EXTRACTED RECORDS

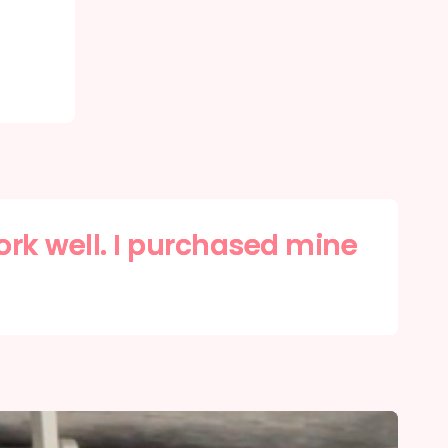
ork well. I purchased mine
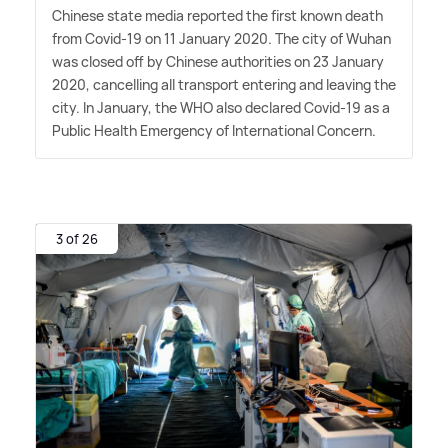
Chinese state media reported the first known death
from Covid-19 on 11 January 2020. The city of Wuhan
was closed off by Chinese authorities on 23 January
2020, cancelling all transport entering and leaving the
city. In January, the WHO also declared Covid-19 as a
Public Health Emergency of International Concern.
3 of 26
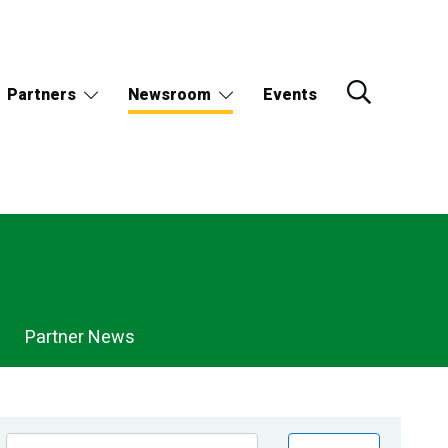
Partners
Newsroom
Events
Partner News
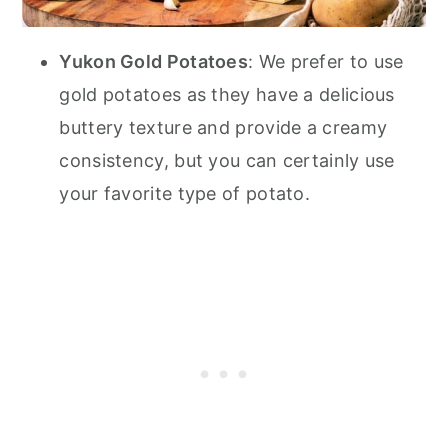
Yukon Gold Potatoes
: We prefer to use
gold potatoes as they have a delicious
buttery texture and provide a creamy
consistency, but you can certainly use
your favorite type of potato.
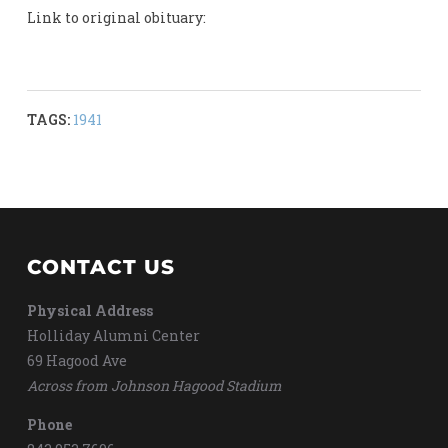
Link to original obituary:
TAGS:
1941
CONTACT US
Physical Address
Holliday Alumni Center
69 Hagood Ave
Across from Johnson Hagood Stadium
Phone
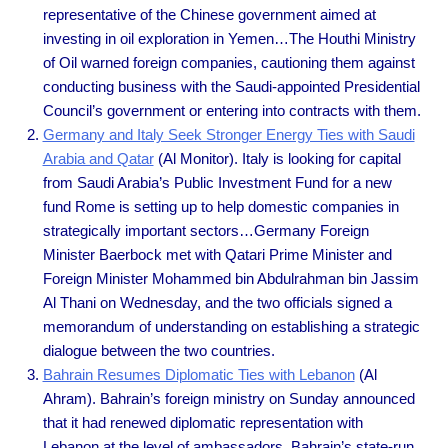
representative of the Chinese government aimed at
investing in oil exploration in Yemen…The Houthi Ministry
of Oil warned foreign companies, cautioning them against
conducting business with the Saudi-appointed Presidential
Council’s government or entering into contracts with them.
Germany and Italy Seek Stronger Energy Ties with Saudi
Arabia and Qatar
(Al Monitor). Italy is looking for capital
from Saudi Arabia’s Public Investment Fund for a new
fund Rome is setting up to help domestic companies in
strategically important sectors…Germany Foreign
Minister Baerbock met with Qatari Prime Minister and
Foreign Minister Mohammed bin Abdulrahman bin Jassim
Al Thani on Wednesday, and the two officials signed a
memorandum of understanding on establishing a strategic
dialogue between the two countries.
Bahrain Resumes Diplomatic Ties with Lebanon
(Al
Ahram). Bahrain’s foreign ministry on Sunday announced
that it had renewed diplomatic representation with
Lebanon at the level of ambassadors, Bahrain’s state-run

---

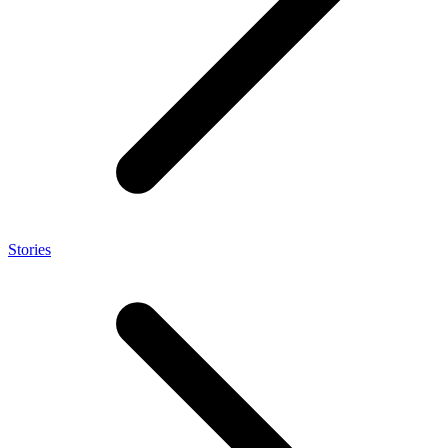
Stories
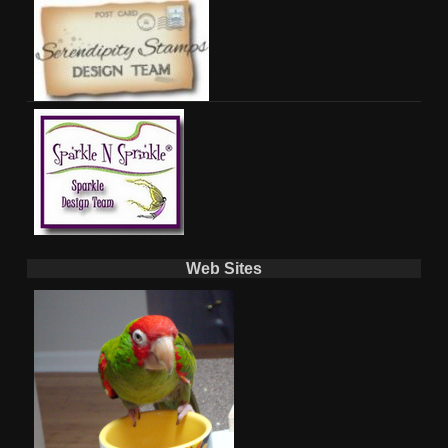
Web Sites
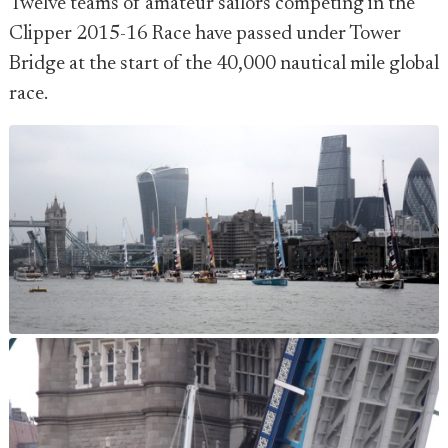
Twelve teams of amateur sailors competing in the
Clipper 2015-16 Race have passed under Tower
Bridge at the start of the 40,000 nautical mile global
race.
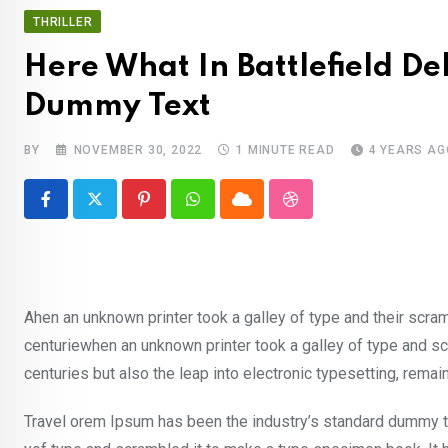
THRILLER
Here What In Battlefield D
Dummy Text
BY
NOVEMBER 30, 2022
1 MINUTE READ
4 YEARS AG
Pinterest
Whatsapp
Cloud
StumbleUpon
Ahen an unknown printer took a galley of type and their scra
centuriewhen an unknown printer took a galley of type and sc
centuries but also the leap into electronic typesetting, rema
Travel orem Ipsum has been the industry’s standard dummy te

INSTRUCTION
Copy the stretch of the records from the line containing "representative of the" through the line containing "Lebanon at the", keeping every line exactly as it appears.

EXERCISE ANSWER
representative of the Chinese government aimed at
investing in oil exploration in Yemen…The Houthi Ministry
of Oil warned foreign companies, cautioning them against
conducting business with the Saudi-appointed Presidential
Council’s government or entering into contracts with them.
Germany and Italy Seek Stronger Energy Ties with Saudi
Arabia and Qatar
(Al Monitor). Italy is looking for capital
from Saudi Arabia’s Public Investment Fund for a new
fund Rome is setting up to help domestic companies in
strategically important sectors…Germany Foreign
Minister Baerbock met with Qatari Prime Minister and
Foreign Minister Mohammed bin Abdulrahman bin Jassim
Al Thani on Wednesday, and the two officials signed a
memorandum of understanding on establishing a strategic
dialogue between the two countries.
Bahrain Resumes Diplomatic Ties with Lebanon
(Al
Ahram). Bahrain’s foreign ministry on Sunday announced
that it had renewed diplomatic representation with
Lebanon at the level of ambassadors, Bahrain’s state-run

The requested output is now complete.